=== Available data ===
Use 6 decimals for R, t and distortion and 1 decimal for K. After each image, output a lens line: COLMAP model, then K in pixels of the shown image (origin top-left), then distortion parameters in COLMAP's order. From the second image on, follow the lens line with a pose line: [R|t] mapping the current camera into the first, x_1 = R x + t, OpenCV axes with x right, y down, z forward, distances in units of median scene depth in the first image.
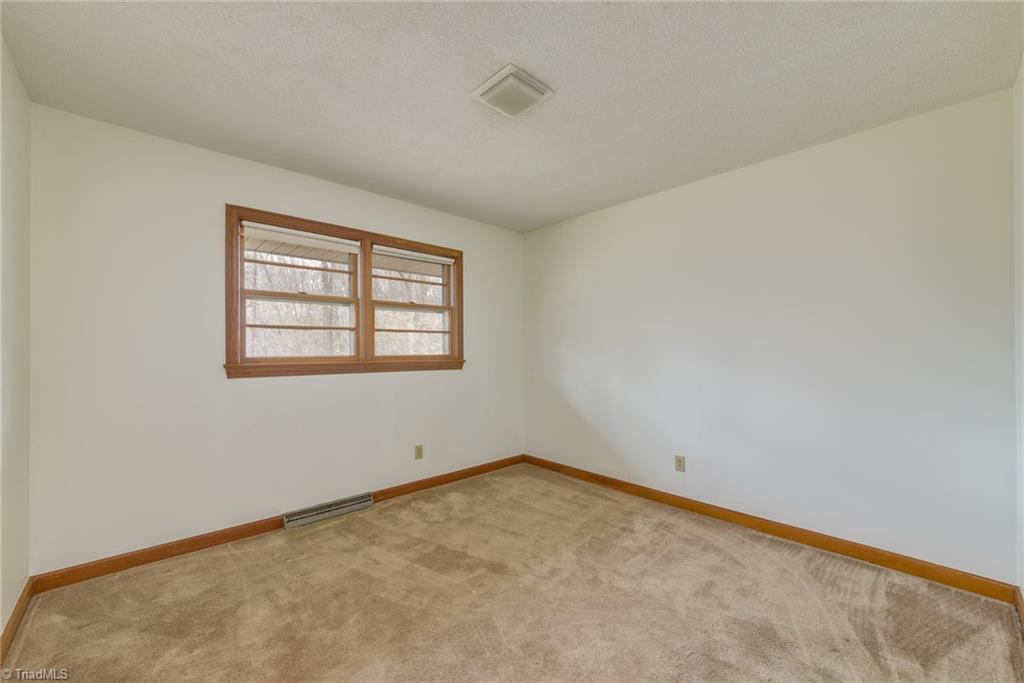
lens RADIAL K [[505.1, 0, 507.1], [0, 505.1, 344.0], [0, 0, 1]] dist [0.011459, 0.000443]
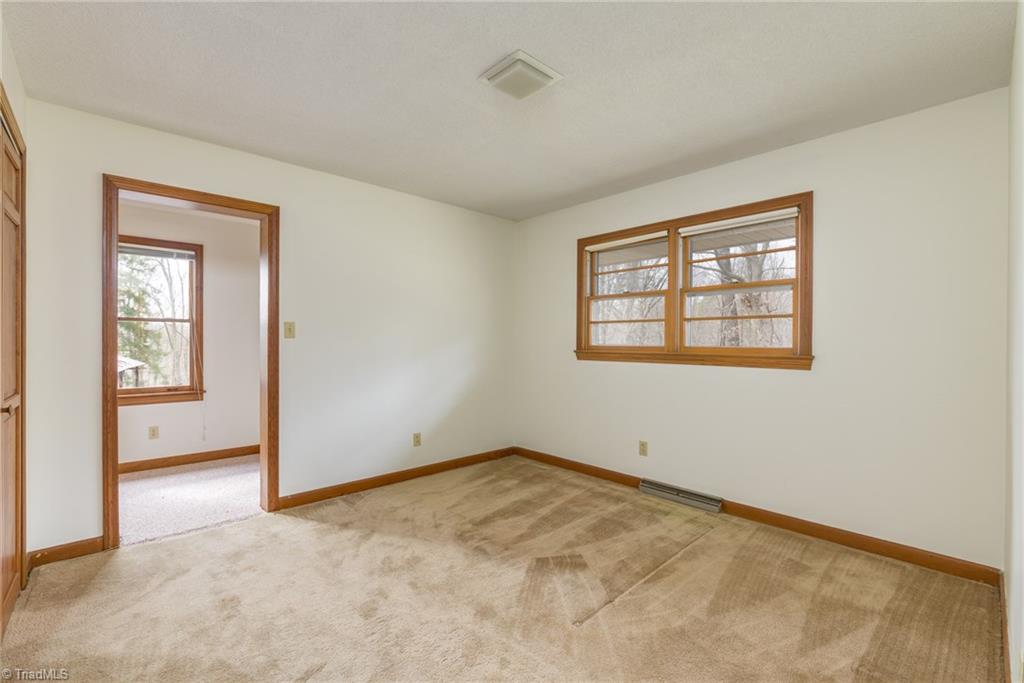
lens RADIAL K [[505.1, 0, 510.0], [0, 505.1, 338.3], [0, 0, 1]] dist [0.011459, 0.000443]
pose [[-0.154891, -0.002811, -0.987928, 0.861641], [0.008432, 0.999956, -0.004168, 0.010596], [0.987896, -0.008976, -0.154860, 0.972672]]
===
» Exercise: Extract every line of the data above that contains the string "pose", copying each line in full.

» The answer:
Use 6 decimals for R, t and distortion and 1 decimal for K. After each image, output a lens line: COLMAP model, then K in pixels of the shown image (origin top-left), then distortion parameters in COLMAP's order. From the second image on, follow the lens line with a pose line: [R|t] mapping the current camera into the first, x_1 = R x + t, OpenCV axes with x right, y down, z forward, distances in units of median scene depth in the first image.
pose [[-0.154891, -0.002811, -0.987928, 0.861641], [0.008432, 0.999956, -0.004168, 0.010596], [0.987896, -0.008976, -0.154860, 0.972672]]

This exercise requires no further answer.